Parte III – Um pouco do processo de decisão dos bancos

  1. Os bancos e financiadores em geral observam (*) se os clientes terão condição de repagar o empréstimo, do contrário não aprovam a linha. E para tomar essa decisão com a menor probabilidade de erro, bancos e similares fazem diversos tipos de análises, mantêm comitês de crédito, etc.
  2. As análises se sustentam em três pilares. O primeiro refere-se às condições macroecônomicas (crescimento do PIB, taxas de juros, desemprego, câmbio, etc.) e como estas impactarão o setor e a vida do tomador do empréstimo.
  3. O segundo refere-se às variáveis microeconômicas, i.e. sobre o mercado em que o cliente atua. Muitas vezes a economia vai muito bem no todo, mas o setor do cliente vai mal e há ‘n’ razões para isso.
  4. A terceira perna da análise é a condição de crédito do próprio cliente, i.e. seu histórico de crédito (com o próprio banco e com o mercado), reputação, sucessão (se for PJ), sua renda (se for PF) ou receita/EBTDA/Lucro (se for PJ), perspectivas de crescimento e geração de caixa X nível de endividamento, riscos para a continuidade do negócio do cliente, etc.
  5. Naturalmente, (4) é altamente dependente de (3) + (2) acima.
  6. MORAL DA HISTÓRIA: BANCOS SÓ FARÃO NOVOS EMPRÉSTIMOS SE, ALÉM DE TEREM A TAL DA LIQUIDEZ, TAMBÉM IDENTIFICAREM QUE AS CONDIÇÕES MACRO E MICROECONÔMICOS SÃO POSITIVAS (OU NEUTRAS) PARA AS EMPRESAS E FAMILIAS, E SE ESTAS DEMONSTRAREM QUE SÃO MERECEDORAS DO CRÉDITO (*).

(*) não vale comparar com as criminosas operações que deram origem à crise do subprime americano!

Tudo isso que expliquei nestes posts pode não ser óbvio para o amigo do blog, que não vive neste meio.

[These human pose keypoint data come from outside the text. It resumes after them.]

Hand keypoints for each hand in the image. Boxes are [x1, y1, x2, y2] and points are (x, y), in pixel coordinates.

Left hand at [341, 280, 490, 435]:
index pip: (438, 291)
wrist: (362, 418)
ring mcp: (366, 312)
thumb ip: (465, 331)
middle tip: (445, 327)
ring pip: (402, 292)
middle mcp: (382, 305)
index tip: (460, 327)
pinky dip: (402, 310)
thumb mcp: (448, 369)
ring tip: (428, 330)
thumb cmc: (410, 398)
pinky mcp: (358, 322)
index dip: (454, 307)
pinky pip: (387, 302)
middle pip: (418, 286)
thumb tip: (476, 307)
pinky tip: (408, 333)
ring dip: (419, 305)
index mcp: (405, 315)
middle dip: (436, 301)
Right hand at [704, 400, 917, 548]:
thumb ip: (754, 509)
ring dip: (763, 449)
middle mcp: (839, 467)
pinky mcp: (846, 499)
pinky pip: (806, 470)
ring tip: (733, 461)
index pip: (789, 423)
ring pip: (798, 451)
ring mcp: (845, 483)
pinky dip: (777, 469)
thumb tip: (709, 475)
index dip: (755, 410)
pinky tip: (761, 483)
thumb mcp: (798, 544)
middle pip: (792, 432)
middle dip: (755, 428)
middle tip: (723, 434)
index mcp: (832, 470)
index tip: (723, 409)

Mas é inaceitável que membros de governos, líderes industriais, economistas de alto prestígio e jornalistas experientes não saibam disso e saiam falando/escrevendo bobagens do tipo: “Não entendemos por que os bancos não retomam os empréstimos!”. O amigo empresário, que está no sufoco, implorando por uma linha que agora custa o dobro de antes, tem o direito de reclamar e dizer o que quiser, mas certas personalidades públicas deveriam ser mais comedidas.

Cada um de nós, que porventura venha a precisar de linhas bancárias, enfrentará um verdadeiro combate. Eu, você e sua empresa brigaremos por um recurso escasso. Mais do que nunca, as empresas têm que dominar a arte de se COMUNICAR COM E VENDER A SUA IMPORTÂNCIA PARA OS BANCOS. Do contrário, perderá a linha para outro mais bem apresentado.

Espero que pelo menos os amigos do Blog do Crédito tenham entendido esta mecânica, que é tão simples, mas é tão mal compreendida.